Now that a filesystem is on the drive I can mount it like any other drive.
esalazar@manchester:~$ cd /media
esalazar@manchester:/media$ sudo mkdir mydrive
esalazar@manchester:/media$ sudo mount /dev/mapper/truecrypt0 mydrive/
Now that the drive is mounted I will create home folder for myself that I have access to.
esalazar@manchester:~$ cd /media/mydrive/
esalazar@manchester:/media/mydrive$ sudo mkdir esalazar
esalazar@manchester:/media/mydrive$ sudo chown esalazar:esalazar esalazar/
Now I can access my drive like any other drive.
Un-Mounting / Un-Mapping
Remember that the drive is still vulnerable while mapped. Therefor it is very important to un-map and un-mount when not in use.
esalazar@manchester:~$ sudo umount /dev/mapper/truecrypt0
esalazar@manchester:~$ truecrypt -d
Remember you can verify the drive is un-mapped with ‘truecrypt -l’.
esalazar@manchester:~$ truecrypt -l
No volumes mapped
Headers backup
Since hard drives are prone to failure it is important to backup the Truecrypt header. The header is the key that the entire hard drive is encrypted with along with some meta-data. This key is then encrypted using your password hash as its key. So if one bit gets corrupted in your header none of your data will ever be able to be restored (Not very easily at least).
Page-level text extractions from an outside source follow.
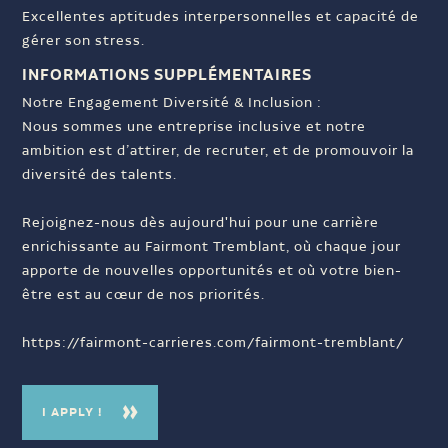
Excellentes aptitudes interpersonnelles et capacité de
gérer son stress.
INFORMATIONS SUPPLÉMENTAIRES
Notre Engagement Diversité & Inclusion :
Nous sommes une entreprise inclusive et notre
ambition est d’attirer, de recruter, et de promouvoir la
diversité des talents.
Rejoignez-nous dès aujourd'hui pour une carrière
enrichissante au Fairmont Tremblant, où chaque jour
apporte de nouvelles opportunités et où votre bien-
être est au cœur de nos priorités.
https://fairmont-carrieres.com/fairmont-tremblant/
I APPLY !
It is also important to remember that the backup of your header will also have to be kept secure because if it is cracked, it can be used to decrypt your data. Use your best judgment on how you want to save your header.
esalazar@manchester:~$ truecrypt –backup-headers mybackup /dev/sdb
Conclusion
Unfortunately I have barely scratched the surface of cryptology. The cryptology Wiki has some excellent information for those who wish to know more. Much of my interest in cryptology came from Neal Stephenson’s book Cryptonomicon. It is a great book with many technical details along with an epic plot. Fell free to send me any suggestions or comments.